When Mr. Stutz returned from Europe on March 9, 1998, Ms. Stutz told him of the prospective adoption. Ms. Stutz was disappointed to learn that Mr. Stutz was not supportive of the idea of the adoption. Ms. Stutz began trying to convince Mr. Stutz to agree to the adoption, but he continued to resist the idea. Despite Mr. Stutz’s opposition, on March 11, 1998, Mr. and Ms. Stutz went to the adoption agency handling the adoption and were interviewed. Mr. Stutz continued to disagree with the idea of the adoption and advised the adoption agency that he believed he was too old and that his health was too poor to become a parent. Meanwhile, Ms. Stutz continued to communicate with Ms. Cavett almost daily regarding her progress with locating the birth father and handling the legal aspects of the adoption.

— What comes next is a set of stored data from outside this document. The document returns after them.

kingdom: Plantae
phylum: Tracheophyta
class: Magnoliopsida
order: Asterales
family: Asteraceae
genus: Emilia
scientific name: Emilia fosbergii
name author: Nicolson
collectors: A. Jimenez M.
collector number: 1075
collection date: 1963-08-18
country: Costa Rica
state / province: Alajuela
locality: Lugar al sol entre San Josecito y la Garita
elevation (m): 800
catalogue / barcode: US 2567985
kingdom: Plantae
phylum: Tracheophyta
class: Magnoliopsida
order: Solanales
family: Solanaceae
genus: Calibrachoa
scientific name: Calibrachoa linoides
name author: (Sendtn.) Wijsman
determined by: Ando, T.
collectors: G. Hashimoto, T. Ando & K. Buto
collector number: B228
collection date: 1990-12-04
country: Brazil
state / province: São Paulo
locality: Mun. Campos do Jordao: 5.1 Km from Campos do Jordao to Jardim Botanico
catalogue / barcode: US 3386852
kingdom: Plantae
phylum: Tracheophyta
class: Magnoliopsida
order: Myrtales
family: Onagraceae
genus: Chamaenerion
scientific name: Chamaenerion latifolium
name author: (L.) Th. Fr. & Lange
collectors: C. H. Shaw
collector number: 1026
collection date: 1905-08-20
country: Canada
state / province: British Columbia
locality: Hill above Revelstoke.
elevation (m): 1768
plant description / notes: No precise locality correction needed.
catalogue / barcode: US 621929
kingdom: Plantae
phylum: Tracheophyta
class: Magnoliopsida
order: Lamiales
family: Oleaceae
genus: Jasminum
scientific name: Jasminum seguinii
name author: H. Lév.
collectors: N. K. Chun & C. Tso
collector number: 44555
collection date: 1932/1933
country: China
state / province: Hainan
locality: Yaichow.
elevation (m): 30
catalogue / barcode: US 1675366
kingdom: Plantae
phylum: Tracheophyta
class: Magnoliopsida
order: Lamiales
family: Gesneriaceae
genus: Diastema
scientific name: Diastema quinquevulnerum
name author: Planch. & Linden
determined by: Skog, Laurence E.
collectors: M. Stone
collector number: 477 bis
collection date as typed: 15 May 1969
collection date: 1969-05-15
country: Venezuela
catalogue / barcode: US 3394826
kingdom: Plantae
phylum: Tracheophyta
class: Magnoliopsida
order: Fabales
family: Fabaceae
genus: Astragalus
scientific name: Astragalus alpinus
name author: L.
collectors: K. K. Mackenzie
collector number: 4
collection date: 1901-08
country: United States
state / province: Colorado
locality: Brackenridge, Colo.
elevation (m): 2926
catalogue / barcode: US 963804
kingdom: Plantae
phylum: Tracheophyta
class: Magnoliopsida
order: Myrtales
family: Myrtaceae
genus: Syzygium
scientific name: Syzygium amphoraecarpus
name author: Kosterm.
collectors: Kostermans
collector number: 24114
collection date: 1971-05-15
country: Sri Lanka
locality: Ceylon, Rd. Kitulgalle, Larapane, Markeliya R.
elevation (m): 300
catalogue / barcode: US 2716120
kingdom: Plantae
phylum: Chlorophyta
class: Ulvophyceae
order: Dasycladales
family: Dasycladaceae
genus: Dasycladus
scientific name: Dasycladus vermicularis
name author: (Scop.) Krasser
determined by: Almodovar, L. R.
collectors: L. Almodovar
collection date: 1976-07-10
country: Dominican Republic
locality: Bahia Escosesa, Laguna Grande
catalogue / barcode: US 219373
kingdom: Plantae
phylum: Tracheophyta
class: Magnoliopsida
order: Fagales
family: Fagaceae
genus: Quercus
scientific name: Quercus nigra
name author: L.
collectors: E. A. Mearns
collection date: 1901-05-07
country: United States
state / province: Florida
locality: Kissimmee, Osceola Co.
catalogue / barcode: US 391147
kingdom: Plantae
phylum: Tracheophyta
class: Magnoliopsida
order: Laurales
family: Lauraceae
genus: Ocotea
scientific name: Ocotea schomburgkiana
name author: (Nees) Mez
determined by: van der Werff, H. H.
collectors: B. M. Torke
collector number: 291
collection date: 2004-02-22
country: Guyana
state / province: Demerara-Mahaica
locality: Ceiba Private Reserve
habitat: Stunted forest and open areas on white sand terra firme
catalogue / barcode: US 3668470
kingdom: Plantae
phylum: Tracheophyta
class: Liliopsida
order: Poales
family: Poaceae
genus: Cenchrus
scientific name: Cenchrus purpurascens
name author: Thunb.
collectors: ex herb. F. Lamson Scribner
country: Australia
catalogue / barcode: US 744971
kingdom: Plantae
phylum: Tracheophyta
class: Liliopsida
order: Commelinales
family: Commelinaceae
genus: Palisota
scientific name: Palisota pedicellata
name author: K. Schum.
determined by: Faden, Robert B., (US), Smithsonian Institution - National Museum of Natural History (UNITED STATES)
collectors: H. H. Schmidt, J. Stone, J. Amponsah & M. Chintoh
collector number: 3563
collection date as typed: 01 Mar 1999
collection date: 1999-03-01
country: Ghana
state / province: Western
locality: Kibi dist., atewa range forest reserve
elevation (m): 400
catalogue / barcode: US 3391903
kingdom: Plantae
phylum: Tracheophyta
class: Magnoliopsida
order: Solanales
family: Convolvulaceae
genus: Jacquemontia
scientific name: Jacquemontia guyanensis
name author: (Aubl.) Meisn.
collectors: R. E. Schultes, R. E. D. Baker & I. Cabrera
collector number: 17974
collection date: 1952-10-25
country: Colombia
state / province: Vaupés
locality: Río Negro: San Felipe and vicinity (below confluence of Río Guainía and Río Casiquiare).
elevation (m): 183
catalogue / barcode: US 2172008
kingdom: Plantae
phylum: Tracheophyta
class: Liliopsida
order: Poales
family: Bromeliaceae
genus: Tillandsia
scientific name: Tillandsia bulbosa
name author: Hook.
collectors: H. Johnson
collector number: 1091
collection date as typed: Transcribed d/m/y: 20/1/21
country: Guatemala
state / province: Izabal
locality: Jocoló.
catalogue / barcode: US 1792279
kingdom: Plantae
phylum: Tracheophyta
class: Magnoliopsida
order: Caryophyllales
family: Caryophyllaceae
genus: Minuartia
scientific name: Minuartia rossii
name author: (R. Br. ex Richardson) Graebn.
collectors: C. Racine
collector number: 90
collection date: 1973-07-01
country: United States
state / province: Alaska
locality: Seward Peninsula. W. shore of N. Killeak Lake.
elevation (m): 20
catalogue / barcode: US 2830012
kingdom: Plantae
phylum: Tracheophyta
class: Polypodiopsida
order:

On Friday, March 13, 1998, the couple spent the weekend at their Florida vacation home. Following that trip, Mr. Stutz still had not changed his mind about the adoption and remained adamantly opposed to the idea. On Monday, March 16, 1998, Mr. Stutz contacted Ms. Stutz about an opportunity for a business trip in Puerto Rico with some friends beginning March 18, 1998. Ms. Stutz testified that she agreed to go, but that before leaving Chattanooga she contacted both Ms. Cavett and the adoption agency to inform them of her plan to be out of town for several days.

During the trip to Puerto Rico, Ms. Stutz testified that she called both Ms. Cavett and Peggy Lowe, the director of clinical services at Bethany Christian Services, every morning and every evening for an update on the baby who was due on March 20, 1998. The parties talked about the adoption on several occasions while in Puerto Rico. Mr. Stutz continued to argue against the adoption citing his age, his poor health, the stress caused by his job, the limitations the child would place on their ability to travel, and the financial responsibilities the child would impose on them. Ms. Stutz, concluding that Mr.